◆ **EXTRACTED TEXT**
May 16, 2019
Light in Darkness: An Audio Tour of an Important New Exhibition on the Life and Thought of Jacob Böhme
This interview was an absolute delight to record, as it involved being shown round the first important international exhibition on the life and work of Jacob Böhme, perhaps the greatest Christian esotericist of the Reformation era, by one of its erudite organisers, Dr Lucinda Martin. The setting – the modern cathedral of Coventry – was somehow perfect, and the unplanned organ accompaniment raised things to a different level entirely!
The present exhibition is curated by three scholars, Lucinda Martin, Claudia Brink, and Cecilia Muratori, and is the product of the sister-cities relationship between Coventry and Dresden, the German city which was home to the first major Böhme exhibition. Both cities were carpet-bombed during the Second World War, so their sisterhood is rooted in the tragedies of the past; Coventry Cathedral remains a centre for conflict resolution and non-violent mediation. There are two more exhibitions in the works, one at Amsterdam’s Ritman Library (the Bibliotheca Philosophica Hermetica, a far-famed centre of western esoteric learning) in December 2019, and another, as-yet unscheduled, in autumn 2020 at the University of Wroclaw. Keep on eye on this website in coming months for announcements (but be prepared for sudden swerves from English to German and back again).
Those new to Böhme are in for a treat with this interview, as Dr Martin manages to expound much of the Teutonick Philosopher’s abstruse and amazing doctrines alongside discussions of his historical importance, of the neglect from which he has suffered in the last two hundred years or so, and much else. But old Böhme hands will find a lot to get excited about as well.
Our interview was structured by the setup of the exhibition itself, a circular walk around a central, golden pillar, looking at a sequence of illustrated panels, each devoted to a different aspect of Böhme’s thought. Special thanks for whoever that was playing the organ in the background, and to the choir.
Be sure to contemplate the pictures below, which the images described in the interview, preferably while listening. The sixteenth century saw an unprecedented flourishing of innovative and beautiful visual art in western esoteric contexts, particularly with the rise of highly-developed printed illustrations, and Böhme’s followers in the seventeenth century availed themselves of this wealth of imagery and technical innovation, in some cases taking the possibilities of esoteric illustration to new heights. Dionysius Andreas Freher (1649–1728) in particular stands out as one of the greats of esoteric visual art in any era, and invented a new form – the esoteric pop-up book – specifically to advance and explain the complex ideas of Jacob Böhme. Freher, in his turn, was the single greatest inspiration for William Blake (1757-1827), another innovator in visual techniques, an esoteric thinker of deep and unique beauty, and one of England’s greatest poets.

[Items listed in a dataset]

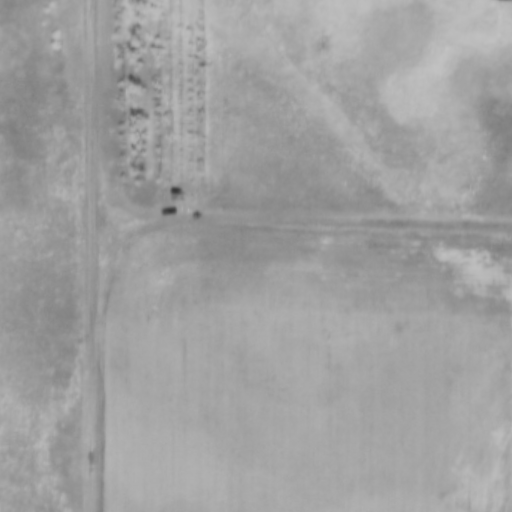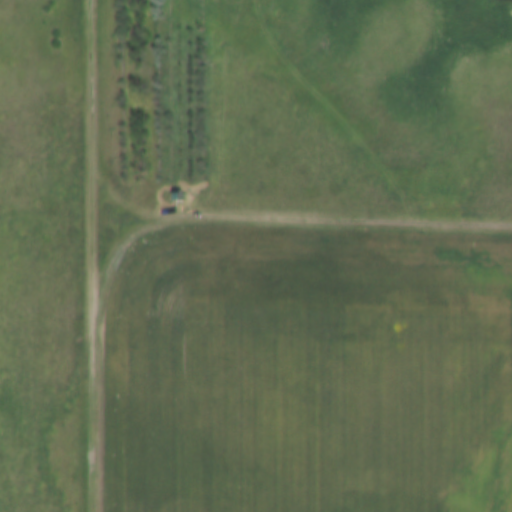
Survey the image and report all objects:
road: (86, 256)
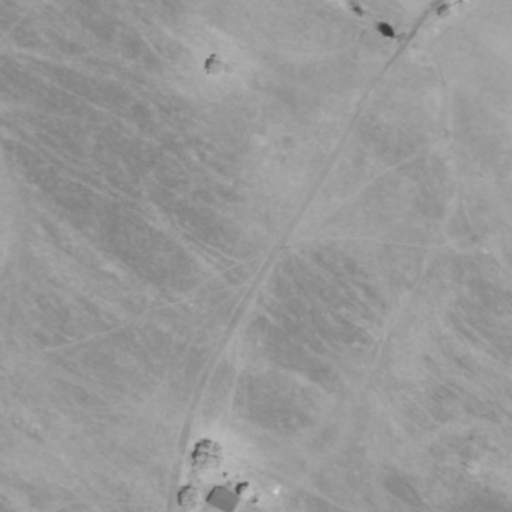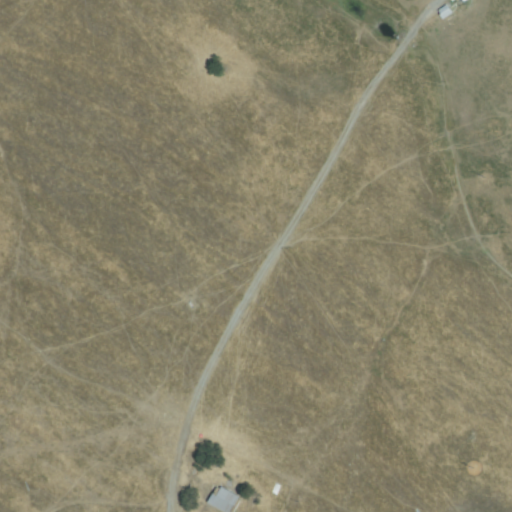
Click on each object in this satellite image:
building: (465, 0)
building: (445, 12)
road: (278, 244)
building: (225, 500)
building: (225, 500)
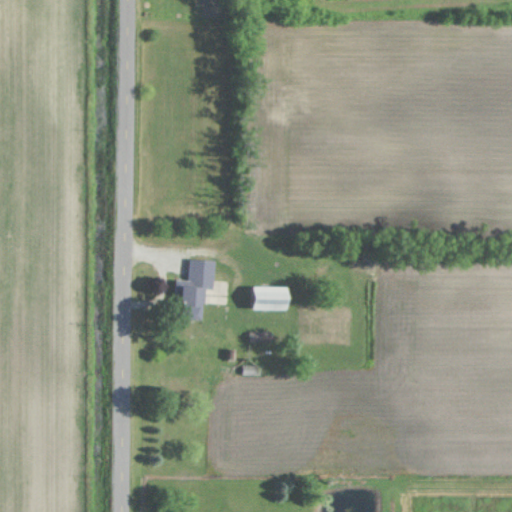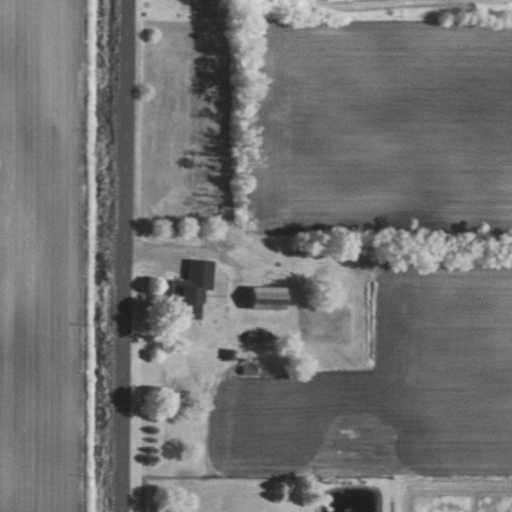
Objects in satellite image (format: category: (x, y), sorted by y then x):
road: (125, 256)
building: (196, 290)
building: (271, 298)
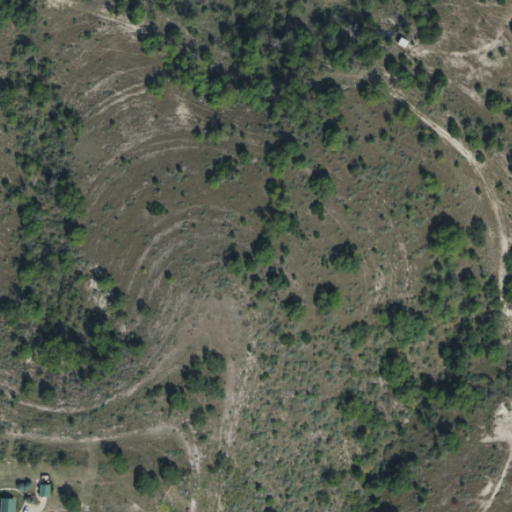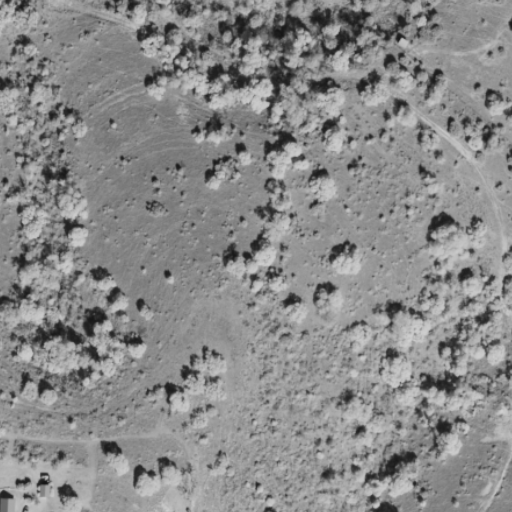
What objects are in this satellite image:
building: (8, 506)
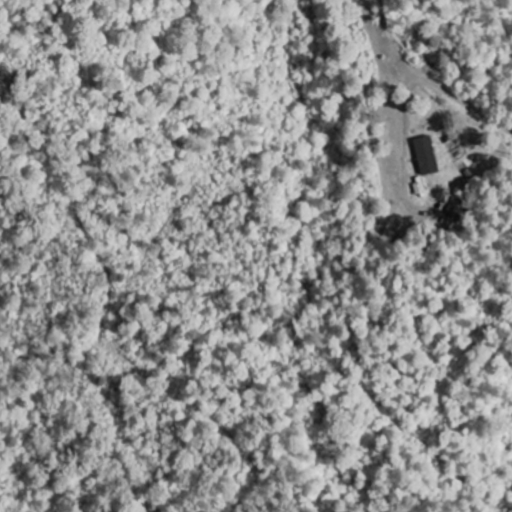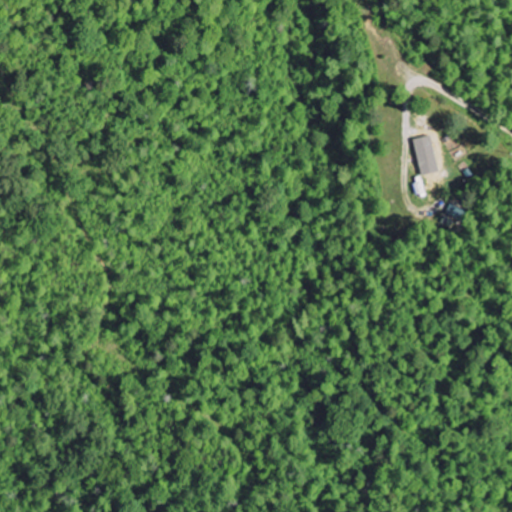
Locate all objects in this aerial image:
road: (459, 100)
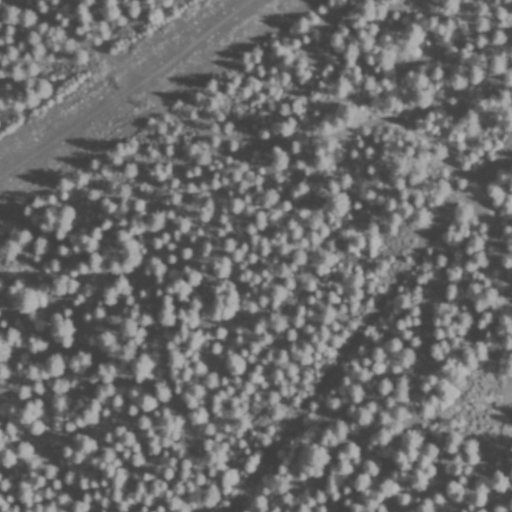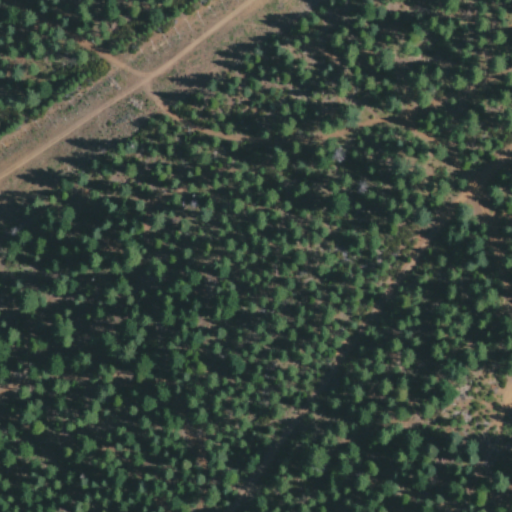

◆ **EXERCISE SET**
**1)** According to the text about the Böhme exhibition, which three scholars curated the present exhibition?
**2)** In the text about the Böhme exhibition, condense the paragraph beginning "The present exhibition is curated by" into a short list of its main facts.
**3)** Duplicate everything in the text about the Böhme exhibition from "The present exhibition" down to "and back again).".
Rely only on the text about the Böhme exhibition.

◆ **ANSWERS FOR EACH ITEM**
**1)** Lucinda Martin, Claudia Brink, and Cecilia Muratori curated it.

**2)**
- Lucinda Martin, Claudia Brink, and Cecilia Muratori curated the exhibition.
- It grew out of the sister-cities relationship between Coventry and Dresden, which held the first major Böhme exhibition.
- Both cities were carpet-bombed in the Second World War, and Coventry Cathedral remains a center for conflict resolution and non-violent mediation.
- Two more exhibitions are planned: one at Amsterdam's Ritman Library in December 2019, and one in autumn 2020 at the University of Wroclaw, not yet scheduled.

**3)**
The present exhibition is curated by three scholars, Lucinda Martin, Claudia Brink, and Cecilia Muratori, and is the product of the sister-cities relationship between Coventry and Dresden, the German city which was home to the first major Böhme exhibition. Both cities were carpet-bombed during the Second World War, so their sisterhood is rooted in the tragedies of the past; Coventry Cathedral remains a centre for conflict resolution and non-violent mediation. There are two more exhibitions in the works, one at Amsterdam’s Ritman Library (the Bibliotheca Philosophica Hermetica, a far-famed centre of western esoteric learning) in December 2019, and another, as-yet unscheduled, in autumn 2020 at the University of Wroclaw. Keep on eye on this website in coming months for announcements (but be prepared for sudden swerves from English to German and back again).